I had sweet tooth and loved eating sweets but it wasn’t hard controlling the cravings once I decided on limiting processed sugars intake. Replacing processed sugar with naturally sweetened products like dates, raisins, fresh fruits helped a lot initially eventually leading to significant reduction of processed sugar intake. Our mind automatically tells us what is good and what is not. Having said that I still have processed sugar but the quantity is very limited and under the recommended six teaspoons of added sugar. Treats are treated as treats and are only occasional.

We also need to keep ourselves hydrated and fill up with healthy food and snacks. Stress is another reason why we tend to crave for sugars, so we must ensure mind relaxation through music and meditation which can help us manage stress.

Sugar is an important source of food energy. It is used to provide energy for cellular functions. But that does not mean that we need to eat sugary foods or include added sugars in our diet. During the digestion process the carbohydrates gets broken down into sugars to create energy. Sugar is found naturally in a variety of sources such as fruits and dairy. Eaten in moderation, sugar can form part of a healthy diet but it is the excessive consumption that can lead to several health issues.

A wide variety of Consumer Interest Groups have found that there are different commercial names of added sugars used in processed foods. Therefore, understanding the names in food labelling is of utmost importance so that people are well informed prior to deciding on the amount of sugar to be consumed. The World Health Organisation recommends a limit on any type of sugar intake to be 10% of person’s total energy intake to reduce health risks such as obesity and tooth decay. The American Heart Association recommends 6 teaspoons of added sugar for women and 9 teaspoons for men.

Excessive sugar can lead to excessive weight gain which in turn increases the risk of hypertension, diabetes, depression and heart disease. Added sugars in food and drinks are the reasons for tooth decay or dental cavities. These sugars mix with bacteria in the plaque on teeth and produce acid which attack tooth enamel.

Consuming sweet food and drink in between meals increases the risk of tooth decay. To maintain healthy teeth, we ought to limit the frequency of sugary foods and drinks, opt for healthier options and have cheese after consuming sweet or acidic food or drink to reverse the process of tooth decay. Oral hygiene is equally important – brushing teeth at least twice a day and cleaning between teeth to remove plaque.
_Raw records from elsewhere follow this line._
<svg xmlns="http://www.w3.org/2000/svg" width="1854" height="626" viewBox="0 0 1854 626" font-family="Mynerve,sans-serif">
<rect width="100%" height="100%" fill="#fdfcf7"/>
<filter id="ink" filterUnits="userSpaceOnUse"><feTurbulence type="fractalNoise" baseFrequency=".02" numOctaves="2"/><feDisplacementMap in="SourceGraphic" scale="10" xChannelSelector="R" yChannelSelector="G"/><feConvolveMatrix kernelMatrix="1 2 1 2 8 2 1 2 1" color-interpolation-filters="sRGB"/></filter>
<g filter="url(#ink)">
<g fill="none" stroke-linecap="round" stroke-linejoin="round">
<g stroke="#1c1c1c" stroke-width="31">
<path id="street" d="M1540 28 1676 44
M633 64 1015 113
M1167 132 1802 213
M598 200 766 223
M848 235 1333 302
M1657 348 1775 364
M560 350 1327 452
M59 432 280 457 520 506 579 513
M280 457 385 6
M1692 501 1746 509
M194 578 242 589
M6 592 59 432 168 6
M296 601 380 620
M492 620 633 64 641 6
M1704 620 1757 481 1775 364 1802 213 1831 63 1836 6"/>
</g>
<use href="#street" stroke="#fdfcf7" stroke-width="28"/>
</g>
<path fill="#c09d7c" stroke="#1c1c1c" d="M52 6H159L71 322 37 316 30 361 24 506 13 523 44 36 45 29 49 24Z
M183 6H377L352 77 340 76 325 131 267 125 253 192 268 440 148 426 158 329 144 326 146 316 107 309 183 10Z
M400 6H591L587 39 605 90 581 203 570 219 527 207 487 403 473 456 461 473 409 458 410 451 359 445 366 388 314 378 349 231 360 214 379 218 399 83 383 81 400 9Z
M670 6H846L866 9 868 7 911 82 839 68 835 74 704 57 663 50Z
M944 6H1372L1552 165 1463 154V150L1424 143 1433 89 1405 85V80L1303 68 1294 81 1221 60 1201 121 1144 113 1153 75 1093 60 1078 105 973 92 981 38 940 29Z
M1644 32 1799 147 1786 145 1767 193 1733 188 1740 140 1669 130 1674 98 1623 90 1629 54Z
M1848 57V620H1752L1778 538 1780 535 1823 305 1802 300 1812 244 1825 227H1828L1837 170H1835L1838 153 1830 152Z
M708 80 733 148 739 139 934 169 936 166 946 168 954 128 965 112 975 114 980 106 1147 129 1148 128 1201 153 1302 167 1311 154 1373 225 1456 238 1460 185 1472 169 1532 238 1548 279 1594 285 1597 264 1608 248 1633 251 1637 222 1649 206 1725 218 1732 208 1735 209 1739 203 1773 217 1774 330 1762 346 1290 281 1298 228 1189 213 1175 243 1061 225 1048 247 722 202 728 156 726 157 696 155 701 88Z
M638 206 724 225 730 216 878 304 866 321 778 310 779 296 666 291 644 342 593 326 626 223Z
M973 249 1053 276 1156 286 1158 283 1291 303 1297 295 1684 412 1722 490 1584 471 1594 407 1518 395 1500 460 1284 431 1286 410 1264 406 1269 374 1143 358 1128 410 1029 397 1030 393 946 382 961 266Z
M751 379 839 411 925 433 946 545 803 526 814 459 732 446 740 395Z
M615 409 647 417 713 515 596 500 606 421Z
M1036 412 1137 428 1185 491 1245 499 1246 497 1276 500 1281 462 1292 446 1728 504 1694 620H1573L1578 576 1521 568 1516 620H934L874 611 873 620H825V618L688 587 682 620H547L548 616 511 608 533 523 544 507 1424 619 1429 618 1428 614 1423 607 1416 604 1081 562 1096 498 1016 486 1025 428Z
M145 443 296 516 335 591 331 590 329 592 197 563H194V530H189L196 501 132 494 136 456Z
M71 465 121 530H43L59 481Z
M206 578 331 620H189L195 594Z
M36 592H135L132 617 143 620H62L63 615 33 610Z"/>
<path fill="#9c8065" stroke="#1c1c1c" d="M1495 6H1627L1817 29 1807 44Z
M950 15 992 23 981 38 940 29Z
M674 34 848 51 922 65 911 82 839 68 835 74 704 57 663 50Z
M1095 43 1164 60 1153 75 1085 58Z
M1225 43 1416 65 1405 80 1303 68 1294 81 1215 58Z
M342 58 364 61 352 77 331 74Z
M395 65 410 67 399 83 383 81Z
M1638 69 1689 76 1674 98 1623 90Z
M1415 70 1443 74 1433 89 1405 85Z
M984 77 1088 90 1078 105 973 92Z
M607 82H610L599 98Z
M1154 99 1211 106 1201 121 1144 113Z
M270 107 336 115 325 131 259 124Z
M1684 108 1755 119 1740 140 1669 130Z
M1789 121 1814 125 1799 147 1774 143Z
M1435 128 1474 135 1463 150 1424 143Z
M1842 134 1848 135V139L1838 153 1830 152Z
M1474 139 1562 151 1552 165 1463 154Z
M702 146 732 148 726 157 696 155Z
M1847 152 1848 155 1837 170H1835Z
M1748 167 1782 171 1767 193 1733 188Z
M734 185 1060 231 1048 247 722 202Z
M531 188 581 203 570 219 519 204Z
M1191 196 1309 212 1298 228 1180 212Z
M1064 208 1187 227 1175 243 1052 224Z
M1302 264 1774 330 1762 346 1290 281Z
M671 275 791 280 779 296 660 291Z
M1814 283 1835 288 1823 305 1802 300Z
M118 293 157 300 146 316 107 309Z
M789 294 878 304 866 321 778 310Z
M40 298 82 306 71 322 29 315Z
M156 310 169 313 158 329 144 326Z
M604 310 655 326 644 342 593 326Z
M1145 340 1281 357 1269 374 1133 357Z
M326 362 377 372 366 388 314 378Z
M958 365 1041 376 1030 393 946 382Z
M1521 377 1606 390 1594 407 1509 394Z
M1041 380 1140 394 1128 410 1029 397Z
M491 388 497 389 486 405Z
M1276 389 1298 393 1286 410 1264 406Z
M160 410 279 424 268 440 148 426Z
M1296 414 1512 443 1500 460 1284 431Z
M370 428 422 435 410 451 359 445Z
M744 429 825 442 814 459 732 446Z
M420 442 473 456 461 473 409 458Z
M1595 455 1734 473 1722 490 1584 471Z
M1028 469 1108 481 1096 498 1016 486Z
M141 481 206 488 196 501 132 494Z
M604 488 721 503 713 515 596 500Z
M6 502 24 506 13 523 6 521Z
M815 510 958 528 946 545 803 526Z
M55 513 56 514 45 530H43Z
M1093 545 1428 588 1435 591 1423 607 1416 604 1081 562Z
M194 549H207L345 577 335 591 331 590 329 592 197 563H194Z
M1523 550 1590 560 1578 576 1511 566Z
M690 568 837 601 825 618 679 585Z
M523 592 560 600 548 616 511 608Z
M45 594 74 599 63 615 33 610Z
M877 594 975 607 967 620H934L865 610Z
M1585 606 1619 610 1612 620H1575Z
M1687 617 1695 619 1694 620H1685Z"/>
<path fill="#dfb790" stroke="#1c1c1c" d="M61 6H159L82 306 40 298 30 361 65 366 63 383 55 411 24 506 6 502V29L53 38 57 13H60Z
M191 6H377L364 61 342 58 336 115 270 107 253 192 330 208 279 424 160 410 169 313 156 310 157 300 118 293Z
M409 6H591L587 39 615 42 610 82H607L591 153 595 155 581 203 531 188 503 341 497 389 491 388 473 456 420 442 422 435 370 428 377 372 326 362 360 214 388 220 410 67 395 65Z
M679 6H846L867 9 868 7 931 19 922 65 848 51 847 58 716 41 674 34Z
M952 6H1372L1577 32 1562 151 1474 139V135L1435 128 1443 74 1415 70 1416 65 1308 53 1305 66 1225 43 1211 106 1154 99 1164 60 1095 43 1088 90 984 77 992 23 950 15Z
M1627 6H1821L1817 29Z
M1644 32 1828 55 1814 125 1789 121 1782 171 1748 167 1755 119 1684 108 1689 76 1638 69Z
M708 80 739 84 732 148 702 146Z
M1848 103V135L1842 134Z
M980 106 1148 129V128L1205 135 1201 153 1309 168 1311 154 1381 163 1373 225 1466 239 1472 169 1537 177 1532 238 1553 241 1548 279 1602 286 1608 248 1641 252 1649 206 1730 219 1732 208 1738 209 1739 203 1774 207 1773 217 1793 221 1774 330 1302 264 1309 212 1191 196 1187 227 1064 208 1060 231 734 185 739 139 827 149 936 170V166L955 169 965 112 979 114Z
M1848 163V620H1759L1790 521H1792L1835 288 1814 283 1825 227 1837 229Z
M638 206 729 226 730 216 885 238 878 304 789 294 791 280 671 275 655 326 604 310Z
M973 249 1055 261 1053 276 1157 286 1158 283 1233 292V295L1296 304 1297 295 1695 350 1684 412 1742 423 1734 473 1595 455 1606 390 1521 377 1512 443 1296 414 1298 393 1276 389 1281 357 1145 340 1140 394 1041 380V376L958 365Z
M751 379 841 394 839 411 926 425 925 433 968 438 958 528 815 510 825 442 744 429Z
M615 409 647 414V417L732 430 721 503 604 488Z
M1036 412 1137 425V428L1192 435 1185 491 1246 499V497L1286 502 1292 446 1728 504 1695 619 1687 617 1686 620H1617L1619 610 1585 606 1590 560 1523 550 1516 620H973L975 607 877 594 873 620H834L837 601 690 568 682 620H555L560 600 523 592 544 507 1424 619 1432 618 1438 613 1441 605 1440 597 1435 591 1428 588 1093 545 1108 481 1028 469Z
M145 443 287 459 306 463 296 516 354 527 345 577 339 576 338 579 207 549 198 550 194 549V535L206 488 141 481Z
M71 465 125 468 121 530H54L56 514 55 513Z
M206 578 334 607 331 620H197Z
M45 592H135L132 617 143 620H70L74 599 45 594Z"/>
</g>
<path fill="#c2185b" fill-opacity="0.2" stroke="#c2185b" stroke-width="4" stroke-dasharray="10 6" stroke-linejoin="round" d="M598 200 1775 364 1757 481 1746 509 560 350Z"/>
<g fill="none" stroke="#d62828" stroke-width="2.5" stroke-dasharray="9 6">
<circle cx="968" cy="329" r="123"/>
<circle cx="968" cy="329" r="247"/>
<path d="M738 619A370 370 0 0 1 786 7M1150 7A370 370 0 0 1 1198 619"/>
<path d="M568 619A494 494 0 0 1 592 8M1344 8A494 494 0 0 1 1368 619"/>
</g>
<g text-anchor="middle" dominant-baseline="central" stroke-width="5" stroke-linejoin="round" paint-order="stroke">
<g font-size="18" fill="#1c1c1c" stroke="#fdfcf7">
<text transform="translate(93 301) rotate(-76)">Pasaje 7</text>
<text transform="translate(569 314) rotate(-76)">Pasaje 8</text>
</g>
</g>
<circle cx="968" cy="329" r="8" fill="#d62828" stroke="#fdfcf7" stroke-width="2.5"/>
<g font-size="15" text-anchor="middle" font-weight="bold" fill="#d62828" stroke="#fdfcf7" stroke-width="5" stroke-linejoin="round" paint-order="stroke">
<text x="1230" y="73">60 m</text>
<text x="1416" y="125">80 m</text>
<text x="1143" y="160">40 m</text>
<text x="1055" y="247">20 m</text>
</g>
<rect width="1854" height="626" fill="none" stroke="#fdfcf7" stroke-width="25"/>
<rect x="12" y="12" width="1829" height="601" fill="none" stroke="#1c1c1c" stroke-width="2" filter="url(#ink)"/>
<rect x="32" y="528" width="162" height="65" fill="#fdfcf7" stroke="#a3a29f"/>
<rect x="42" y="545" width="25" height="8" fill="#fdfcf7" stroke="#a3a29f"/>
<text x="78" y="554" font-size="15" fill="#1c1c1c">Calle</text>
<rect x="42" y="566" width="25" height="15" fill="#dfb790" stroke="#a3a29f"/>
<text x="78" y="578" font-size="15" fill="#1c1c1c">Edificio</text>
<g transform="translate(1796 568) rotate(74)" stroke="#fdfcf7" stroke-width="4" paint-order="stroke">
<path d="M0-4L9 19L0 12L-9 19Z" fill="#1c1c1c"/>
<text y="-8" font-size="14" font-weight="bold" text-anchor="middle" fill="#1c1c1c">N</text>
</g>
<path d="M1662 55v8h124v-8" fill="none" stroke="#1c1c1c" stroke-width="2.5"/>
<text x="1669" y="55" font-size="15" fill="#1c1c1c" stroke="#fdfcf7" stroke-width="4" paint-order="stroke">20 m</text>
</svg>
The normal blood sugar level ranges from 4.0 to 6.0 mmol/L (72 to 108 mg/dL) when fasting and upto 7.8 mmol/L (140 mg/dL) 2 hours after eating.
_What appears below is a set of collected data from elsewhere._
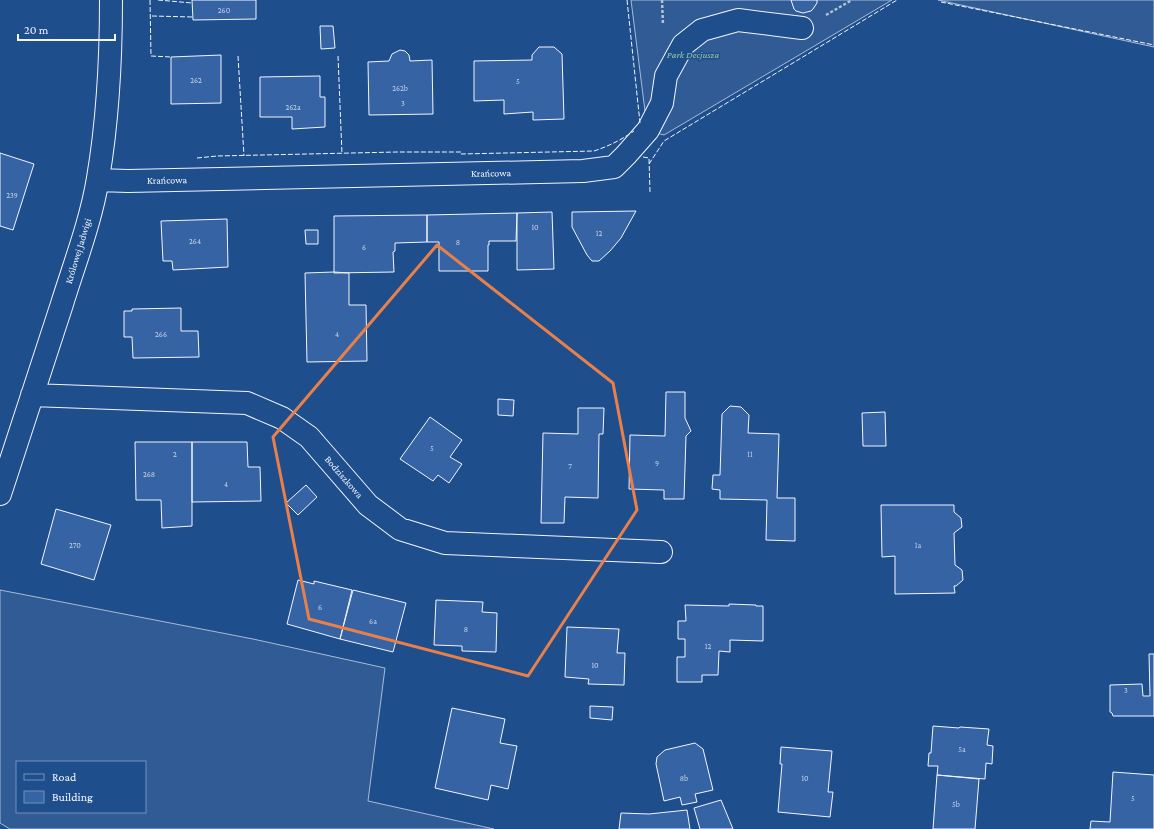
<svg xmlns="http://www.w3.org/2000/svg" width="1154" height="829" font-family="'Crimson Pro',serif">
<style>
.built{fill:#305b95;stroke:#a8bbd7;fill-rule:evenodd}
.building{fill:#3563a3;stroke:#f2f6ff}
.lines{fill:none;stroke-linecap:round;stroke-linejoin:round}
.minor-casing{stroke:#f2f6ff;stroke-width:24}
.path{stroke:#b3c4dc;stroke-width:2.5;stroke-dasharray:3 2;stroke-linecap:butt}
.minor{stroke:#1f4e8c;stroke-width:22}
.fence{stroke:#f2f6ff;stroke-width:1;stroke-dasharray:5 2;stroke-linecap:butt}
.marked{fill:none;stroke:#ea8049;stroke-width:3;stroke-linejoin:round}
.labels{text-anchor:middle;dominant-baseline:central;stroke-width:3;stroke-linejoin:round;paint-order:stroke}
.number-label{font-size:8px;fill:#c3d1e8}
.park-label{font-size:10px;font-style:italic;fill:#97c8a6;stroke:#1f4e8c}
.street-label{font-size:10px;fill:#f2f6ff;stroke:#1f4e8c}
</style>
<rect width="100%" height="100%" fill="#1f4e8c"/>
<path class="built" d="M631,0H892L664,135L653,132L645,111Z
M938,0H1154V47Z
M0,590L253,639L385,668L368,801L494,829H10L0,823ZM17,762H145V812H17Z"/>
<path class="building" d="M192,0H256V19L193,20Z
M791,0H817V3L813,9L811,11L803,13L796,11L794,9Z
M320,26H333L335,48L321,49Z
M539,47H554L562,54L564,119L533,120V112L504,114V100L474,101V61L532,60V55Z
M400,50L405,51L409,55L410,61L432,60L433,114L369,115L368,62L389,61L392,54Z
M221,55V103L171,104V57Z
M320,76V97H325V127L292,129V117H260V77Z
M0,153L34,164L13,230L0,226Z
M636,211L621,238L610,251L599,261H592L587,255L572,227V212Z
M552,212L554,269L517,270V213Z
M517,213L516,241H489V245H488V271H439V242H427V215Z
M427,215V242L395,243V251L393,252L394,272L334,273V216Z
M227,219L228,267L173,270L172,261H163L161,221Z
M305,230H318V244H306Z
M334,272L349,273V305H366L367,361L307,362L305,273Z
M181,308V331H198L199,357L133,358L132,337H124V311H132V309Z
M666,392H685V418L691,431L686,436L684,499H664V490L629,489L630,435L665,436Z
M498,399L514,400L513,416L498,415Z
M730,406L741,407L749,415L748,433L779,434L777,498H795V541L766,540L767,500L720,499V490L712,489L713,475H720L722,414Z
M578,408H604L603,434H599L598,498L565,497L564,523H541L543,433L578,434Z
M885,412L886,446H863L862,413Z
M430,417L462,440L450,457L462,464L449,483L438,475L433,481L400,459Z
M135,442H192V526L162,528L161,500H136Z
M192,442H247L248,467H260L261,501L192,502Z
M306,485L317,497L298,515L286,503Z
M881,505H954V512L961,518L962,527L954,533L955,565L962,570L963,580L956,586H954L955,593L895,594V556L882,557Z
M56,509L111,525L94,580L41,564Z
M298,580L314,584V581L352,590L340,639L287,624Z
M353,590L406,603L393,652L340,639Z
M436,600L483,602L482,612L497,613L496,652L462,651V646L434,645Z
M729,604L756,605V606H763V641L730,640V652L719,651L718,675H702V682H677V657H685V639H678V621H686L685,605L729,606Z
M567,627L619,629L617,653H625L624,685L588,684L589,679L565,677Z
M1149,654H1154V716H1113L1112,713L1110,712V685L1142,684L1143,696H1150Z
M590,706L613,707L612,720L590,718Z
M452,708L505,719L500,743L517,746L508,789L491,785L488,800L435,788Z
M933,726L959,728L960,727L989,729L987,745L993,746L992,764L986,763L985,779L937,775L938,766H928L929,753H931Z
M695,743L703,749L713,790L695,794L697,802L682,805L680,797L664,801L656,764L657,757L665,750Z
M781,747L832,751L828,792H833L830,817L778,812L782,764H780Z
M1113,772L1154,775V829H1090L1091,821L1110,822Z
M937,775L979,779L975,829H933Z
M721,800L733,829H700L694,808Z
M687,810L690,829H619L621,813L649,814Z"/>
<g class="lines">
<defs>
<path id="minor" d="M98,180L128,181L583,171L614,167L626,155L648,130L662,103L666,76L683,45L702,30L738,20L802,28
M32,395L247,403L282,418L309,437L368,505L400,529L445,543L661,552
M0,494C21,431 41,367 62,304C75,262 91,221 98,178C108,119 111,60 111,0"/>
</defs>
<use href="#minor" class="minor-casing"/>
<path class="path" d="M662,0L663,25
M826,15L852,0"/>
<use href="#minor" class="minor"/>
<path class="fence" d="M150,0L151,56L171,57
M158,0L192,3
M627,0L640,123
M941,2L1154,45
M152,16L193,17
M238,56L244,156
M338,56L342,154
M643,157L649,158L650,192
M197,158L217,156L397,152H461V154L594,151C609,146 621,140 634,131
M649,164L664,141L897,0"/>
</g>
<path class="marked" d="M437,245L613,383L637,510L528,676L309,619L273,437Z"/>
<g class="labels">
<g class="number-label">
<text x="224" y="10">260</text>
<text x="196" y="80">262</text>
<text x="518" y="81">5</text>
<text x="400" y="88">262b</text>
<text x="403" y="103">3</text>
<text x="293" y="107">262a</text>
<text x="12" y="195">239</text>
<text x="535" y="227">10</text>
<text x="599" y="233">12</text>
<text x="195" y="241">264</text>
<text x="458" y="242">8</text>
<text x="364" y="247">6</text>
<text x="161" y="334">266</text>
<text x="337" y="334">4</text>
<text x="432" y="448">5</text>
<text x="175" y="454">2</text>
<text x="750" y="454">11</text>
<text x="657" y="463">9</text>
<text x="570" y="466">7</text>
<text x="149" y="474">268</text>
<text x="226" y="484">4</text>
<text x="75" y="545">270</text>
<text x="918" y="545">1a</text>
<text x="320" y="607">6</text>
<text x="373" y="621">6a</text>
<text x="466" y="629">8</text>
<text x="708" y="646">12</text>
<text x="595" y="665">10</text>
<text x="1126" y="690">3</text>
<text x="962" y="749">5a</text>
<text x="684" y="778">8b</text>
<text x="805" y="778">10</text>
<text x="1133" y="798">5</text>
<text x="956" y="804">5b</text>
</g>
<g class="park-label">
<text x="693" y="54">Park Decjusza</text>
</g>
<g class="street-label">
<text transform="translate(491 173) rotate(-1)">Krańcowa</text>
<text transform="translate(167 180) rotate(-1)">Krańcowa</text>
<text transform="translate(78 251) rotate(-73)">Królowej Jadwigi</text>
<text transform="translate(344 477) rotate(49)">Bodziszkowa</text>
</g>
</g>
<rect x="16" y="761" width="130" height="52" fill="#1f4e8c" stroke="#7391ba"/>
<rect x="24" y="774" width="20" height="6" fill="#1f4e8c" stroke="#7391ba"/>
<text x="52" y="781" font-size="12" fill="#f2f6ff">Road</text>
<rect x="24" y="791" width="20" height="12" fill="#3563a3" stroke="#7391ba"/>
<text x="52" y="801" font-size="12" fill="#f2f6ff">Building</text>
<path d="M18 34v6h97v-6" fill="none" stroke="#f2f6ff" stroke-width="2"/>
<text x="24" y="34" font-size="12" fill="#f2f6ff" stroke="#1f4e8c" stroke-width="3" paint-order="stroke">20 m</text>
</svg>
For people with diabetes fasting blood sugar targets are 4.0 to 7.0 mmol/L (72 to 126mg/dL) for type1 and type 2 diabetes. After meal level is 9mmol/L (162 mg/dL) for type1 diabetes and 8.5mmol/L (153mg/dL) for type2 diabetes

I have been able to maintain my fasting blood sugar levels below 5.4 mmol/L for the last five years without necessarily depriving myself completely of sugar. Simple techniques of controlling the consumption levels of processed sugar and replacing it with natural alternatives where possible is the way to go.